O procurador-geral da República, Paulo Gonet, pediu a nulidade do inquérito dos procedimentos adotados pelo ministro André Mendonça, na noite desta terça-feira (1º). Os procedimentos dizem respeito a interações entre Vorcaro e o ministro Alexandre de Moraes, do STF (Supremo Tribunal Federal), além de pessoas ligadas à família de Moraes.
Mensagens extraídas do celular de Daniel Vorcaro revelam uma série de interações com um contato dele salvo com o nome de Alexandre de Moraes. Os diálogos mostraram que o banqueiro cobrava atenção especial aos pagamentos do contrato de R$ 131 milhões firmado entre o Banco Master e o escritório Barci de Moraes, comandado por Viviane Barci de Moraes, mulher do ministro.
O caso começou quando Mendonça determinou à Polícia Federal que identificasse quem conversava com Vorcaro em um diálogo no qual eram citados o procurador-geral da República, Paulo Gonet, e o diretor-geral da PF, Andrei Rodrigues. A apuração identificou Moraes como interlocutor.
No início da noite da terça-feira, a PGR se manifestou contra os procedimentos adotados por Mendonça e pediu a nulidade do inquérito, segundo a BBC.
“A ordem dada à autoridade policial para investigar pessoas específicas, sem pedido do Ministério Público e sem iniciativa da autoridade policial, é nula, por exceder os limites de competência do magistrado na fase pré-processual”, afirmou o procurador-geral da República em sua manifestação.
“Por outra causa mais, é nula.
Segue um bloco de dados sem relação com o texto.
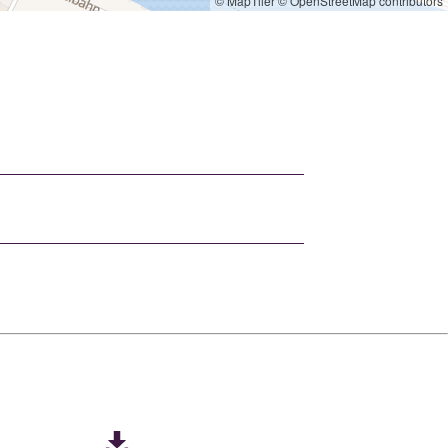
© MapTiler
© OpenStreetMap contributors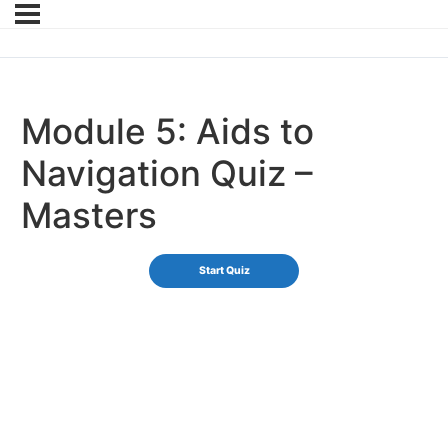
Module 5: Aids to
Navigation Quiz –
Masters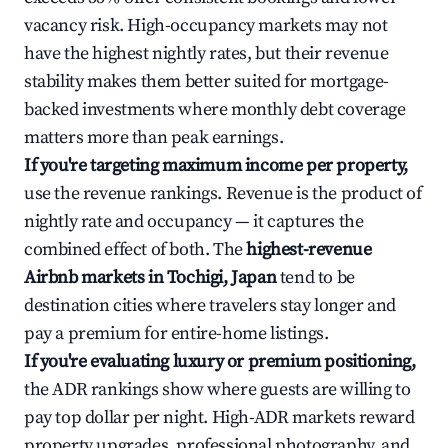
vacancy risk. High-occupancy markets may not
have the highest nightly rates, but their revenue
stability makes them better suited for mortgage-
backed investments where monthly debt coverage
matters more than peak earnings.
If you're targeting maximum income per property,
use the revenue rankings. Revenue is the product of
nightly rate and occupancy — it captures the
combined effect of both. The
highest-revenue
Airbnb markets in Tochigi, Japan
tend to be
destination cities where travelers stay longer and
pay a premium for entire-home listings.
If you're evaluating luxury or premium positioning,
the ADR rankings show where guests are willing to
pay top dollar per night. High-ADR markets reward
property upgrades, professional photography, and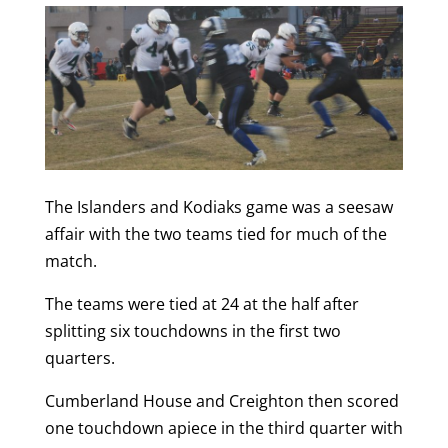
The Islanders and Kodiaks game was a seesaw
affair with the two teams tied for much of the
match.
The teams were tied at 24 at the half after
splitting six touchdowns in the first two
quarters.
Cumberland House and Creighton then scored
one touchdown apiece in the third quarter with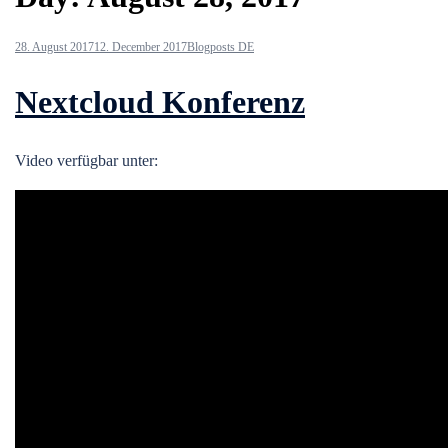
28. August 2017
12. December 2017
Blogposts DE
Nextcloud Konferenz
Video verfügbar unter: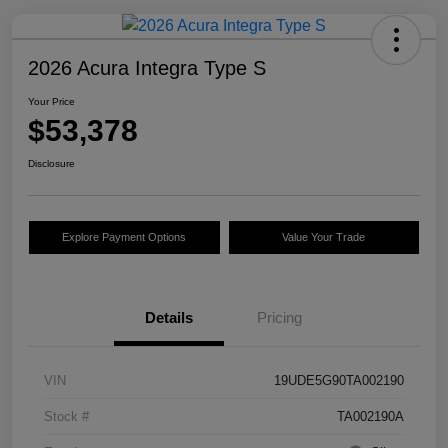
2026 Acura Integra Type S
Your Price
$53,378
Disclosure
Explore Payment Options
Value Your Trade
Details
Pricing
VIN
19UDE5G90TA002190
Stock #
TA002190A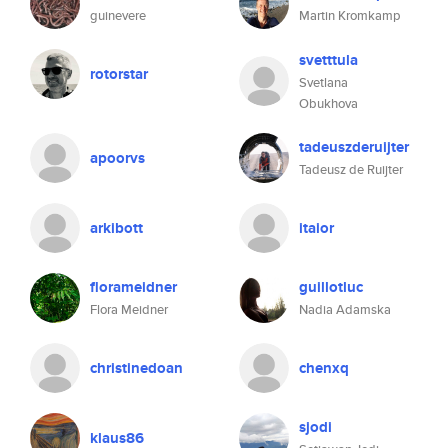
guinevere
Martin Kromkamp
svetttula
rotorstar
Svetlana
Obukhova
tadeuszderuijter
apoorvs
Tadeusz de Ruijter
arkibott
itaior
florameidner
guillotluc
Flora Meidner
Nadia Adamska
christinedoan
chenxq
sjodi
klaus86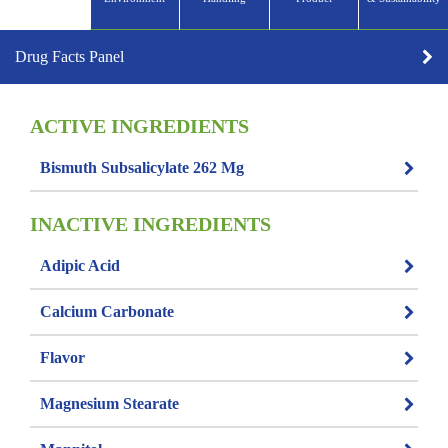
Drug Facts Panel
ACTIVE INGREDIENTS
Bismuth Subsalicylate 262 Mg
INACTIVE INGREDIENTS
Adipic Acid
Calcium Carbonate
Flavor
Magnesium Stearate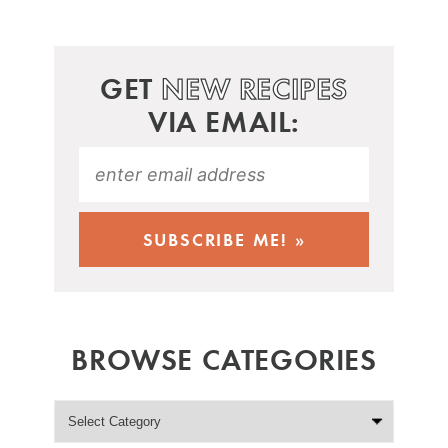
GET
NEW RECIPES
VIA EMAIL:
BROWSE CATEGORIES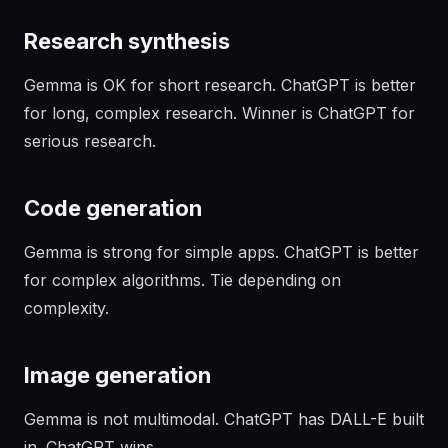
Research synthesis
Gemma is OK for short research. ChatGPT is better
for long, complex research. Winner is ChatGPT for
serious research.
Code generation
Gemma is strong for simple apps. ChatGPT is better
for complex algorithms. Tie depending on
complexity.
Image generation
Gemma is not multimodal. ChatGPT has DALL-E built
in. ChatGPT wins.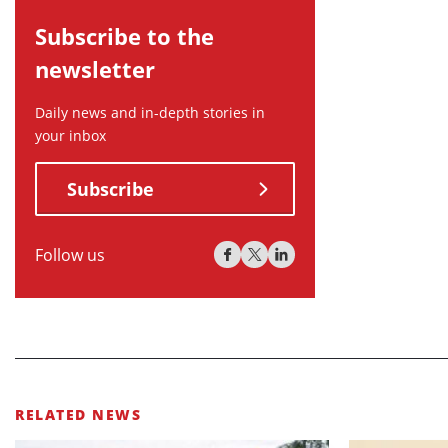
Subscribe to the
newsletter
Daily news and in-depth stories in
your inbox
Subscribe
Follow us
RELATED NEWS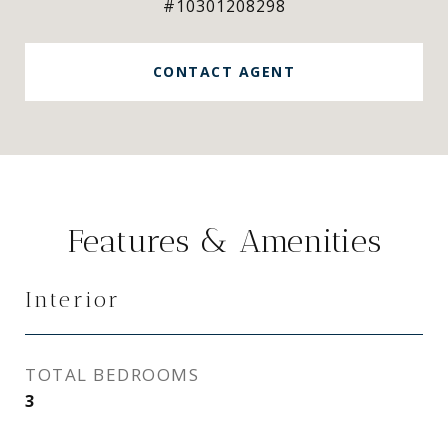
#10301208298
CONTACT AGENT
Features & Amenities
Interior
TOTAL BEDROOMS
3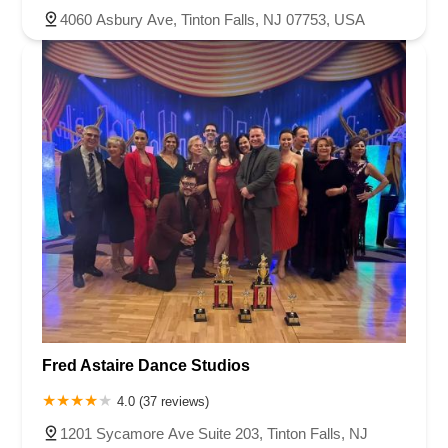
4060 Asbury Ave, Tinton Falls, NJ 07753, USA
Fred Astaire Dance Studios
4.0 (37 reviews)
1201 Sycamore Ave Suite 203, Tinton Falls, NJ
Mesmo que, casualmente, fosse encontrado algum indício do que o relator entendesse ser irregularidade de interesse penal, não caberia a ele aprofundar as pesquisas sobre o Colega – vale dizer, não caberia a ele determinar que se investigassem com mais detimento referências ao Colega”, prosseguiu o PGR.
Ainda conforme a BBC, Mendonça afirma que o caso terá de ser submetido ao plenário do STF, “instância soberana para analisar, de modo técnico e estritamente jurídico, os novos elementos trazidos pela autoridade policial”.
A expectativa é de que Fachin marque a sessão após a PGR se manifestar. Em um dos episódios revelados pela PF, Vorcaro trata diretamente da execução do contrato firmado com o escritório Barci de Moraes. Em 8 de fevereiro de 2024, ele pediu ao cunhado, Fabiano Zettel, que enviasse o contrato assinado e questionou o vencimento da primeira parcela:
“Me manda Barci de Moraes assinado? Quando era o primeiro pgto?” Em nota divulgada nesta terça (1º), o escritório Barci de Moraes afirmou que, diante da abrangência do pedido de contratação de serviços advocatícios feito pelo Banco Master, seu setor de compliance consultou o ministro Alexandre de Moraes sobre a eventual existência de impedimentos legais para a celebração do contrato.
Segundo o escritório, a consulta foi realizada porque Moraes é marido de Viviane Barci de Moraes, sócia-diretora da banca. O objetivo, de acordo com a nota, era verificar a existência de possíveis restrições, como ações sob relatoria do ministro no STF (Supremo Tribunal Federal) ou participação em julgamentos de interesse do potencial cliente.
O escritório sustenta que não foi identificada previsão de atuação no STF nem qualquer impedimento legal para a contratação. A nota afirma ainda que Alexandre de Moraes “jamais julgou qualquer causa envolvendo o Banco Master”.